Desde hace tiempo, llegan desde Estados Unidos muchas películas telaraña, que ofrecen un complejo mosaico social a través de numerosos personajes cuyas historias se enredan de acuerdo con los golpes caprichosos del destino. Ése es el planteamiento de Vidas contadas, segundo largometraje de Jill Sprecher, que debutó como directora en 1997 con la notable Esperando la hora.
El título original de la película -Trece conversaciones sobre una misma cosa- refleja muy bien su estructura e intención. «Esa misma cosa» es la felicidad, ideal que buscan todos los personajes por caminos diversos, aunque todos ellos en Nueva York.

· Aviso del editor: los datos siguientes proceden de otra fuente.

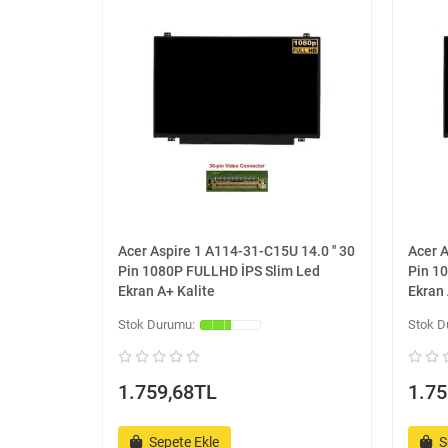
Acer Aspire 1 A114-31-C15U 14.0 '' 30
Acer A
Pin 1080P FULLHD İPS Slim Led
Pin 1
Ekran A+ Kalite
Ekran 
1.759,68TL
1.75
Sepete Ekle
S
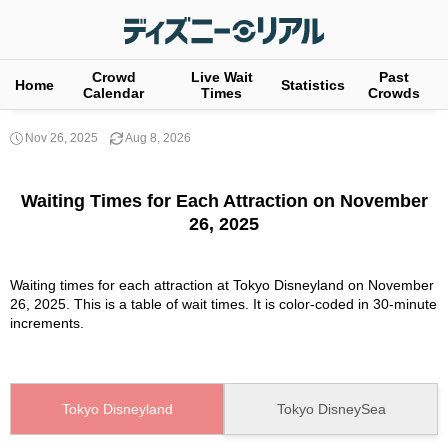
Crowd
Live Wait
Past
Home
Statistics
Calendar
Times
Crowds
Nov 26, 2025
Aug 8, 2026
Waiting Times for Each Attraction on November
26, 2025
Waiting times for each attraction at Tokyo Disneyland on November
26, 2025. This is a table of wait times. It is color-coded in 30-minute
increments.
Tokyo Disneyland
Tokyo DisneySea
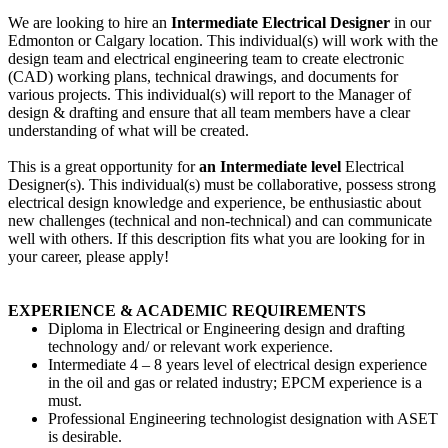
We are looking to hire an
Intermediate Electrical Designer
in our
Edmonton or Calgary location. This individual(s) will work with the
design team and electrical engineering team to create electronic
(CAD) working plans, technical drawings, and documents for
various projects. This individual(s) will report to the Manager of
design & drafting and ensure that all team members have a clear
understanding of what will be created.
This is a great opportunity for
an Intermediate level
Electrical
Designer(s). This individual(s) must be collaborative, possess strong
electrical design knowledge and experience, be enthusiastic about
new challenges (technical and non-technical) and can communicate
well with others. If this description fits what you are looking for in
your career, please apply!
EXPERIENCE & ACADEMIC REQUIREMENTS
Diploma in Electrical or Engineering design and drafting
technology and/ or relevant work experience.
Intermediate 4 – 8 years level of electrical design experience
in the oil and gas or related industry; EPCM experience is a
must.
Professional Engineering technologist designation with ASET
is desirable.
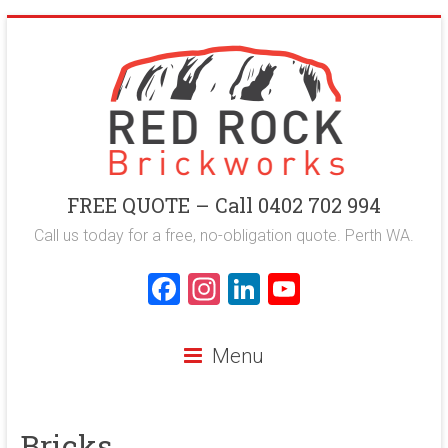
Skip
to
content
Red
FREE QUOTE – Call 0402 702 994
Rock
Call us today for a free, no-obligation quote. Perth WA.
Brickworks
F
In
Li
Y
a
st
nk
o
Perth
ce
a
e
u
Bricklaying
Menu
Company
b
gr
dI
T
o
a
n
u
Bricks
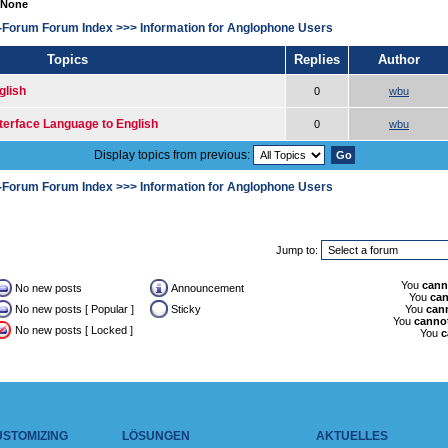
 None
-Forum Forum Index
>>>
Information for Anglophone Users
Topics
Replies
Author
glish
0
wbu
terface Language to English
0
wbu
Display topics from previous:
-Forum Forum Index
>>>
Information for Anglophone Users
Jump to:
You
cann
No new posts
Announcement
You
ca
No new posts [ Popular ]
Sticky
You
can
You
canno
No new posts [ Locked ]
You
c
USTOMIZING
LÖSUNGEN
AKTUELLES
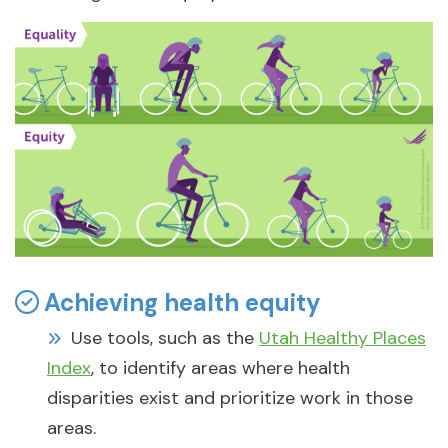
Achieving health equity
Use tools, such as the
Utah Healthy Places
Index
, to identify areas where health
disparities exist and prioritize work in those
areas.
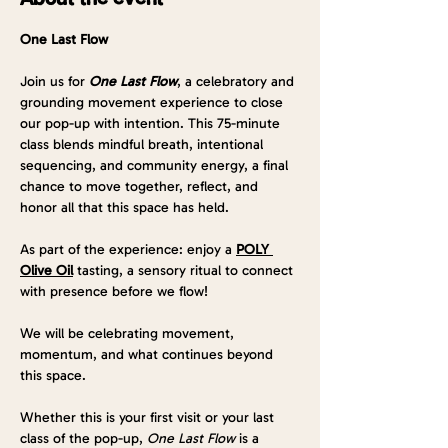
One Last Flow
Join us for 
One Last Flow
, a celebratory and 
grounding movement experience to close 
our pop-up with intention. This 75-minute 
class blends mindful breath, intentional 
sequencing, and community energy, a final 
chance to move together, reflect, and 
honor all that this space has held.
As part of the experience: enjoy a 
POLY 
Olive Oil
 tasting, a sensory ritual to connect 
with presence before we flow!
We will be celebrating movement, 
momentum, and what continues beyond 
this space.
Whether this is your first visit or your last 
class of the pop-up, 
One Last Flow
 is a 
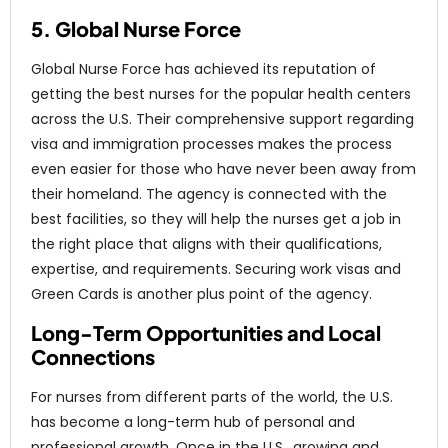
5. Global Nurse Force
Global Nurse Force has achieved its reputation of
getting the best nurses for the popular health centers
across the U.S. Their comprehensive support regarding
visa and immigration processes makes the process
even easier for those who have never been away from
their homeland. The agency is connected with the
best facilities, so they will help the nurses get a job in
the right place that aligns with their qualifications,
expertise, and requirements. Securing work visas and
Green Cards is another plus point of the agency.
Long-Term Opportunities and Local
Connections
For nurses from different parts of the world, the U.S.
has become a long-term hub of personal and
professional growth. Once in the U.S., growing and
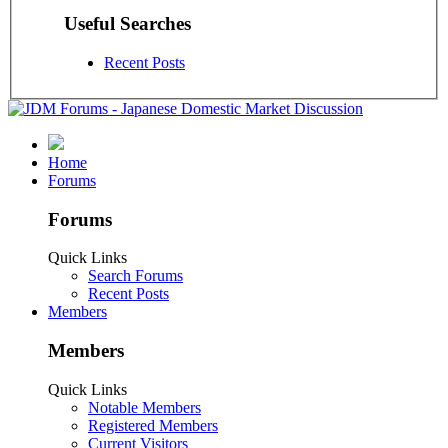
Useful Searches
Recent Posts
Home
Forums
Forums
Quick Links
Search Forums
Recent Posts
Members
Members
Quick Links
Notable Members
Registered Members
Current Visitors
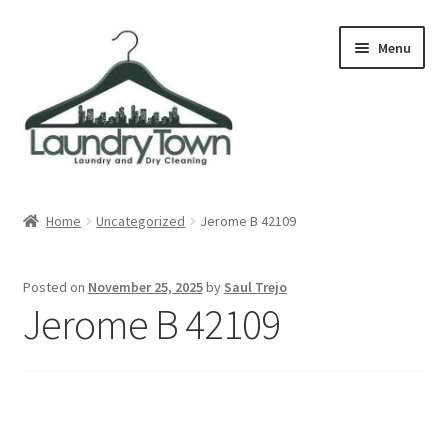
Skip
Skip
Menu
to
to
navigation
content
Expand
Cities
child
Home
Uncategorized
Jerome B 42109
menu
Our Story
Posted on
November 25, 2025
by
Saul Trejo
Contact
Jerome B 42109
FAQ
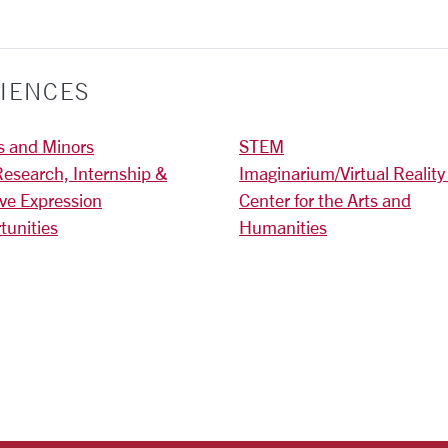
IENCES
s and Minors
STEM
Research, Internship &
Imaginarium/Virtual Reality
ive Expression
Center for the Arts and
tunities
Humanities
)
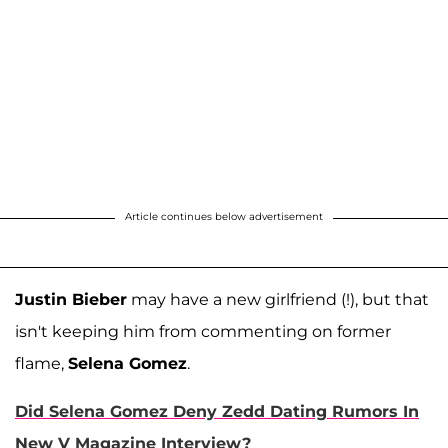
Article continues below advertisement
Justin Bieber
may have a new girlfriend (!), but that
isn't keeping him from commenting on former
flame,
Selena Gomez
.
Did Selena Gomez Deny Zedd Dating Rumors In
New V Magazine Interview?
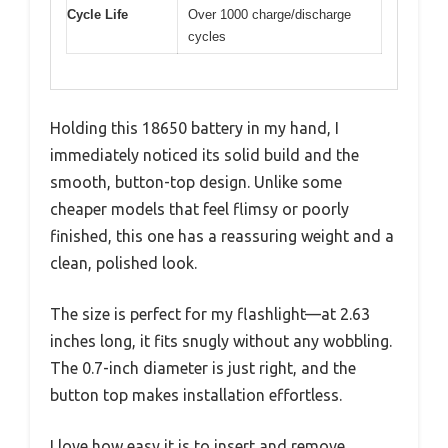
Cycle Life
Over 1000 charge/discharge
cycles
Holding this 18650 battery in my hand, I
immediately noticed its solid build and the
smooth, button-top design. Unlike some
cheaper models that feel flimsy or poorly
finished, this one has a reassuring weight and a
clean, polished look.
The size is perfect for my flashlight—at 2.63
inches long, it fits snugly without any wobbling.
The 0.7-inch diameter is just right, and the
button top makes installation effortless.
I love how easy it is to insert and remove,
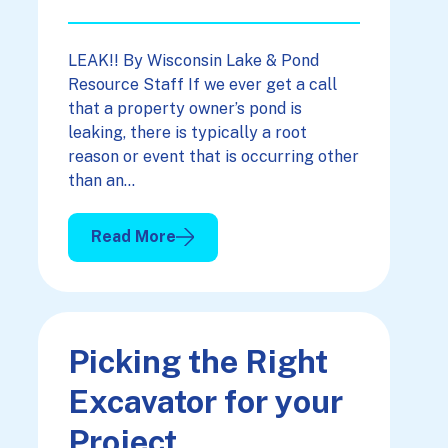
LEAK!! By Wisconsin Lake & Pond
Resource Staff If we ever get a call
that a property owner’s pond is
leaking, there is typically a root
reason or event that is occurring other
than an…
Read More
: A Pond & The “L” Word
Picking the Right
Excavator for your
Project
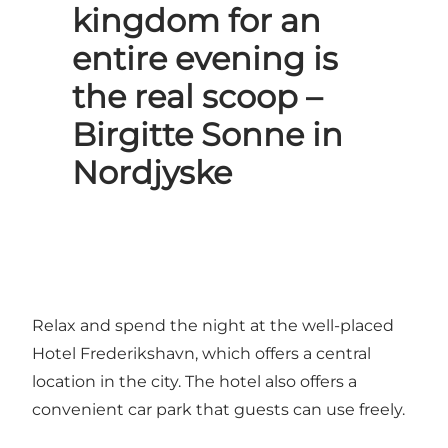
kingdom for an
entire evening is
the real scoop –
Birgitte Sonne in
Nordjyske
Relax and spend the night at the well-placed
Hotel Frederikshavn, which offers a central
location in the city. The hotel also offers a
convenient car park that guests can use freely.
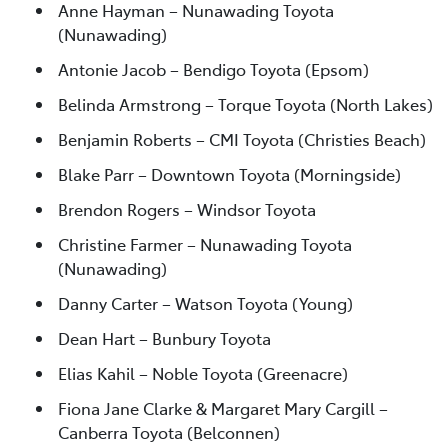
Anne Hayman – Nunawading Toyota
(Nunawading)
Antonie Jacob – Bendigo Toyota (Epsom)
Belinda Armstrong – Torque Toyota (North Lakes)
Benjamin Roberts – CMI Toyota (Christies Beach)
Blake Parr – Downtown Toyota (Morningside)
Brendon Rogers – Windsor Toyota
Christine Farmer – Nunawading Toyota
(Nunawading)
Danny Carter – Watson Toyota (Young)
Dean Hart – Bunbury Toyota
Elias Kahil – Noble Toyota (Greenacre)
Fiona Jane Clarke & Margaret Mary Cargill –
Canberra Toyota (Belconnen)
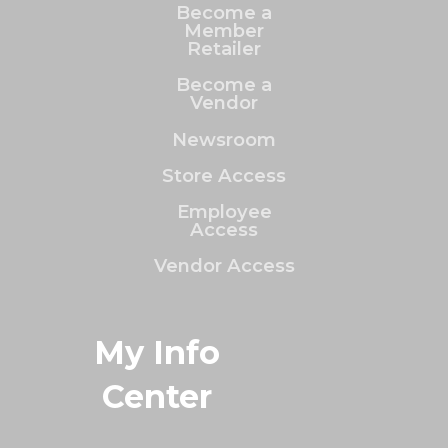
Become a
Member
Retailer
Become a
Vendor
Newsroom
Store Access
Employee
Access
Vendor Access
My Info
Center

Un hosco oficinista, divorciado y con un hijo drogadicto, vuelca su amargura contra un modesto subordinado que siempre está contento. El atormentado se sincera con un joven abogado, que más tarde ve cómo su triunfadora existencia se tambalea tras un accidente del que no quiere asumir ninguna responsabilidad. Por culpa de ese accidente, una encantadora chica de la limpieza deberá esperar un milagro para salir adelante. Un milagro tan grande como el que necesita el matrimonio entre una sufrida mujer madura y un tímido profesor que mantiene un romance con otra maestra de su instituto.
Como en su anterior película, Sprecher adopta un tono agridulce y a veces descarnado, que zarandea a los personajes entre la comedia y el drama, pero sin perder nunca una profunda capacidad de introspección psicológica, muy eficaz en su búsqueda de los perfiles íntimos de la dignidad humana. A veces -así sucede en la historia del adulterio-, Sprecher se limita a constatar la perplejidad de los personajes. Otras -sobre todo en la historia de la joven limpiadora-, envuelve los conflictos en un halo de misterio, sugerente en sí, pero quizá demasiado etéreo. Y, finalmente, da a menudo en el clavo y consigue emotivas situaciones de alto valor dramático. Así, el duelo entre el oficinista amargado y el feliz da muchas luces sobre el trabajo, la envidia, la tristeza y la alegría. Por su parte, la tragedia del abogado en crisis ahonda con valentía en la necesidad de asumir la propia culpa, pedir perdón y reparar. Y ambas -al igual que las demás historias- muestran las sorprendentes conexiones entre la libertad y el destino, así como el sentido purificador del sufrimiento, sobre todo en una sociedad materializada y escasa de valores.
Todo esto se expone sin orden y con un ritmo sincopado que a veces debilita la fluidez de la narración y su discurso. En cualquier caso, ambos se salvan gracias a unos diálogos jugosos e inteligentes, que permiten el lucimiento de unos actores excelentes y a los que además mima con esmero la sobria cámara de Sprecher. De entre todos ellos sobresale el veterano Alan Arkin, tan sensacional en todo momento que uno se pregunta cómo no cuentan con él en las grandes producciones de Hollywood. Otra paradoja de una industria que ha tardado dos años en hacernos llegar esta interesante película.